* **Directions for this task**: Using the records below, give again exactly the lines from the line that contains "Monthly Mission" through the line that contains "Borsao Garnacha Granache.", both ends included, and only those.
===== Data extract
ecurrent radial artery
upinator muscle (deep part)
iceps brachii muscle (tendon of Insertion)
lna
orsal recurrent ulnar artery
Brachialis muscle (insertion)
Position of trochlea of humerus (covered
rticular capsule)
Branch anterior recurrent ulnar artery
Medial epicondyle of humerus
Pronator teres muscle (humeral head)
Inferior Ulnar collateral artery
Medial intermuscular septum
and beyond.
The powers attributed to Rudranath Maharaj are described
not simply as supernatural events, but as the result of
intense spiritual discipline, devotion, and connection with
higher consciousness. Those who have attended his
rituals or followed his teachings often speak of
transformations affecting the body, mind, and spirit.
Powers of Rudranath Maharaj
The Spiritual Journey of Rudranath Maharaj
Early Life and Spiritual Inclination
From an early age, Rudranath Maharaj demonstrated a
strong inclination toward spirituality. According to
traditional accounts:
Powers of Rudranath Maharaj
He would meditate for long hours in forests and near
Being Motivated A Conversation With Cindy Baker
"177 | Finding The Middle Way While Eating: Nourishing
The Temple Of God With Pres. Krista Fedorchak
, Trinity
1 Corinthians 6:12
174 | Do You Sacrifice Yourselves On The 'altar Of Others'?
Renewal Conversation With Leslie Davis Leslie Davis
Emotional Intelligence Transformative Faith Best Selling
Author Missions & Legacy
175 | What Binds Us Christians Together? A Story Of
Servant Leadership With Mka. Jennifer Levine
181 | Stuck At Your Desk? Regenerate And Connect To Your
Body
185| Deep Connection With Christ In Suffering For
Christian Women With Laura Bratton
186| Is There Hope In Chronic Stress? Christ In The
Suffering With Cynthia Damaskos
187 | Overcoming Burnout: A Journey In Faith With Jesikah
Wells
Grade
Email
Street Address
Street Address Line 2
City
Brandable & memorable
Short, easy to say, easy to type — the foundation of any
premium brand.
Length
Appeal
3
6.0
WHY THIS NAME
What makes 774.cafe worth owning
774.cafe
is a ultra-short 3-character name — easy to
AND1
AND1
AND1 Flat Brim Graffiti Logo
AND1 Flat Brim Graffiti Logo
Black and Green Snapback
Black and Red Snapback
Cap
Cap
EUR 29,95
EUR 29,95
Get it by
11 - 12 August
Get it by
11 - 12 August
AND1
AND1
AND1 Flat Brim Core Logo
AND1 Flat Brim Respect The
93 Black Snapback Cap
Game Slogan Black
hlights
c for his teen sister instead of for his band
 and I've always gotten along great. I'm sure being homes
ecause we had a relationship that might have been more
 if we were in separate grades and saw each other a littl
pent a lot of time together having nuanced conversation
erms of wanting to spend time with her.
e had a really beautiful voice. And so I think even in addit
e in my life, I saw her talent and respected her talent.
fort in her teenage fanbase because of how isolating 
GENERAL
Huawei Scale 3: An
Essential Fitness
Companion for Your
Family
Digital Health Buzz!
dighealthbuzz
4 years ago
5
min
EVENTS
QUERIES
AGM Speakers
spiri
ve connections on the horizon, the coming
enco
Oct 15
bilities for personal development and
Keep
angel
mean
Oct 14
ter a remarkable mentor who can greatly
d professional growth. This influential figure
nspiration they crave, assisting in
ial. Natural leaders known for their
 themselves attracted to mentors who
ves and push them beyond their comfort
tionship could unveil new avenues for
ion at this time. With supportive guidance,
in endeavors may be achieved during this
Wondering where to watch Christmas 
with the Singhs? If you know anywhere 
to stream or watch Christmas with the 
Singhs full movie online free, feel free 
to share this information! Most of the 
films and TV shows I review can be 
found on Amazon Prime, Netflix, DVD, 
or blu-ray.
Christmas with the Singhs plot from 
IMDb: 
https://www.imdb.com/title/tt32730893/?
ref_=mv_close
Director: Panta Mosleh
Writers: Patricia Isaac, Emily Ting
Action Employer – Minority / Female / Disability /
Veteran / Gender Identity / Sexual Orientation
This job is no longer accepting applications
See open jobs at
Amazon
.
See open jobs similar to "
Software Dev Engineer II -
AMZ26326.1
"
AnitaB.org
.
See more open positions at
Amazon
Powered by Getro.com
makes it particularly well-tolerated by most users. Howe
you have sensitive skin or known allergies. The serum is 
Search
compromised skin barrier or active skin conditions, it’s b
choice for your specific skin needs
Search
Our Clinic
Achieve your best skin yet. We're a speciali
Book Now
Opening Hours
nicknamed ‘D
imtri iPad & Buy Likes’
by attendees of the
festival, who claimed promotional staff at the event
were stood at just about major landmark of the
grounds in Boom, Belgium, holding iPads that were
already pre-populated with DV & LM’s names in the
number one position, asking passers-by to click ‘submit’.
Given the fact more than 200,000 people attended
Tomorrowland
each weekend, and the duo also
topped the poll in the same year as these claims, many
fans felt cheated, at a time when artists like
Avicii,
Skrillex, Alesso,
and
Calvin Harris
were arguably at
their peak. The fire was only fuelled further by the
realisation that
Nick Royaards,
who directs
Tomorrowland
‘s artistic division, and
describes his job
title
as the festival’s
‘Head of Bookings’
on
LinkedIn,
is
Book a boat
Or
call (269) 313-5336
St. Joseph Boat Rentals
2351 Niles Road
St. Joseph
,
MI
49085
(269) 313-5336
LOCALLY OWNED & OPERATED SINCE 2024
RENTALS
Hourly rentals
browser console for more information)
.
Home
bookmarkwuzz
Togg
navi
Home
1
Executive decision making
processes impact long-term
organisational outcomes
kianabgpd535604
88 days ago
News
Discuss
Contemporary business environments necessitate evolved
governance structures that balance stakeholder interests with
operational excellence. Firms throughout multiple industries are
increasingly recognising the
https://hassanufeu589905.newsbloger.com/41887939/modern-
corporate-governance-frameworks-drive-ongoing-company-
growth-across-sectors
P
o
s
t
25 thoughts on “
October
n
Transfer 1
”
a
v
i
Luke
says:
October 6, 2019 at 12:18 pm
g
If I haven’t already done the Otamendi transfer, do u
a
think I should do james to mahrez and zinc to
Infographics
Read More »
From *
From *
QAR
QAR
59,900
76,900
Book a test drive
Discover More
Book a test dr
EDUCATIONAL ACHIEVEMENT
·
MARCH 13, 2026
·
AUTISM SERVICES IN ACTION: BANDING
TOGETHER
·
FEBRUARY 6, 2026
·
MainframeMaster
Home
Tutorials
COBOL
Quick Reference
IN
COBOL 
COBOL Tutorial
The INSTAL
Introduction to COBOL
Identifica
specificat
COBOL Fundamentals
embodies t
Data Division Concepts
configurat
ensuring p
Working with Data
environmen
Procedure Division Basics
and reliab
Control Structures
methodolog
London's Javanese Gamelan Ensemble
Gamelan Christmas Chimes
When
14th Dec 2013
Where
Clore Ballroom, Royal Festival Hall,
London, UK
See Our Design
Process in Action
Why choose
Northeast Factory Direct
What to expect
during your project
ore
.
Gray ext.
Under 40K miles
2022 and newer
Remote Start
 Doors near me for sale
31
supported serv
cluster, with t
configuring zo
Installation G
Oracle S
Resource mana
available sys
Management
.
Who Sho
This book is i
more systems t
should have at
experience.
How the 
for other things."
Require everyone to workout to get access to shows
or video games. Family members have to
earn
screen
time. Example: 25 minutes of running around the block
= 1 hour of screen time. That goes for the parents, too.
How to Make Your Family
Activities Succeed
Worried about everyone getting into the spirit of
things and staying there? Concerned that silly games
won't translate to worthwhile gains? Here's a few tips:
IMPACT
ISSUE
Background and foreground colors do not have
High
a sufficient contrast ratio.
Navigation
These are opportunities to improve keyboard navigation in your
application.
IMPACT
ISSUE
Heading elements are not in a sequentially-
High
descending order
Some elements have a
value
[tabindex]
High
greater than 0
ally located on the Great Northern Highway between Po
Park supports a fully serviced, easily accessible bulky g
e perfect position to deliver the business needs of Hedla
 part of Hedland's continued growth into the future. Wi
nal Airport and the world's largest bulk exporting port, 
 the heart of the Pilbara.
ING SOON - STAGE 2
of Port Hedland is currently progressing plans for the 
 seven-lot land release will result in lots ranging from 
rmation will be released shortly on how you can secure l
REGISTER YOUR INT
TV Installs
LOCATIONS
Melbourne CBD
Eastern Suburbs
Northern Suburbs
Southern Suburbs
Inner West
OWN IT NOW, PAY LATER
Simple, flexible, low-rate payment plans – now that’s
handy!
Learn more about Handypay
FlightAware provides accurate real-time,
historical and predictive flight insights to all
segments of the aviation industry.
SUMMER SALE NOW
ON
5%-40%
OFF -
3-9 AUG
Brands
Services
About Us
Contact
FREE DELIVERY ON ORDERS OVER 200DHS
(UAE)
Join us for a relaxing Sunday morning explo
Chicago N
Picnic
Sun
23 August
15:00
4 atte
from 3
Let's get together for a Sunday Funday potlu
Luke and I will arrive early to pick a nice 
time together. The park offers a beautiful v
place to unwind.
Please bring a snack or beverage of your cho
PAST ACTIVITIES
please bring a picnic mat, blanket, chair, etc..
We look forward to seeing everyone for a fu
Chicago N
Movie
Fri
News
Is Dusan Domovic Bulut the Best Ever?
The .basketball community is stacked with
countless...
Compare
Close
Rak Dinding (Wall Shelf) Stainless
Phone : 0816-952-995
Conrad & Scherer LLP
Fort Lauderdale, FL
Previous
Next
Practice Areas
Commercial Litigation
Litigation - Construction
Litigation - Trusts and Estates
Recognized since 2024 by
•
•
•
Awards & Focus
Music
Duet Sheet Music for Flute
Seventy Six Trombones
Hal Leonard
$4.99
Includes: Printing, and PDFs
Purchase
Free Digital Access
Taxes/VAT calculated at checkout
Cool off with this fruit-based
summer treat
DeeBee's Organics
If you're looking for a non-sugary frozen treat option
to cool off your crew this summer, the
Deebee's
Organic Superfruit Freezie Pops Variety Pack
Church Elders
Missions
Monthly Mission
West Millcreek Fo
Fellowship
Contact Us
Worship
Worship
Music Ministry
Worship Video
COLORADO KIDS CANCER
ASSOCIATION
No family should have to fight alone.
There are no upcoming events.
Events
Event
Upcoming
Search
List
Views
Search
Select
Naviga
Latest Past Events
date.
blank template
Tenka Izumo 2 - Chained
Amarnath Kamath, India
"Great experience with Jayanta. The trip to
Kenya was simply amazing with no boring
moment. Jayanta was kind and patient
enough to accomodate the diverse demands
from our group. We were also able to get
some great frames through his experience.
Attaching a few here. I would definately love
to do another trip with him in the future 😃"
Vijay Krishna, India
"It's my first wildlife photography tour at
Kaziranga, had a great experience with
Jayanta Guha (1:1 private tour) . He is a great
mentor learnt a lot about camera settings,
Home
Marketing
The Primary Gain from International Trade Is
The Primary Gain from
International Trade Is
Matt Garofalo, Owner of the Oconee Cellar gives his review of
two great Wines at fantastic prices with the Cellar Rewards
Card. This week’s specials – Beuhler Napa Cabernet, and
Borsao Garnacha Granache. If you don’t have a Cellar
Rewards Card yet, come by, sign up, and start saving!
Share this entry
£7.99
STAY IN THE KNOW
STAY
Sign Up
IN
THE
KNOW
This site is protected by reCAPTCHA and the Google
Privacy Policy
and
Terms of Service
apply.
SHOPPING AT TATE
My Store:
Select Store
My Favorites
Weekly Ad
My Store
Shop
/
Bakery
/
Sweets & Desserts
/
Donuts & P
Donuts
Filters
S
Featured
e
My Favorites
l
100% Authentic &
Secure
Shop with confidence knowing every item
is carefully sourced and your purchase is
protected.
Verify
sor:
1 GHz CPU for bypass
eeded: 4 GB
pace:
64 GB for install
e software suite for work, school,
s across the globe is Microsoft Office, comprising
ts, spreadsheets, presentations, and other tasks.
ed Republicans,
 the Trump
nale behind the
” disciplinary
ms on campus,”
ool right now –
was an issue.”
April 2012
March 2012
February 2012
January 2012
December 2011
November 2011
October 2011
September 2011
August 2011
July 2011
==========
* **Answer box**:
Monthly Mission
West Millcreek Fo
Fellowship
Contact Us
Worship
Worship
Music Ministry
Worship Video
COLORADO KIDS CANCER
ASSOCIATION
No family should have to fight alone.
There are no upcoming events.
Events
Event
Upcoming
Search
List
Views
Search
Select
Naviga
Latest Past Events
date.
blank template
Tenka Izumo 2 - Chained
Amarnath Kamath, India
"Great experience with Jayanta. The trip to
Kenya was simply amazing with no boring
moment. Jayanta was kind and patient
enough to accomodate the diverse demands
from our group. We were also able to get
some great frames through his experience.
Attaching a few here. I would definately love
to do another trip with him in the future 😃"
Vijay Krishna, India
"It's my first wildlife photography tour at
Kaziranga, had a great experience with
Jayanta Guha (1:1 private tour) . He is a great
mentor learnt a lot about camera settings,
Home
Marketing
The Primary Gain from International Trade Is
The Primary Gain from
International Trade Is
Matt Garofalo, Owner of the Oconee Cellar gives his review of
two great Wines at fantastic prices with the Cellar Rewards
Card. This week’s specials – Beuhler Napa Cabernet, and
Borsao Garnacha Granache. If you don’t have a Cellar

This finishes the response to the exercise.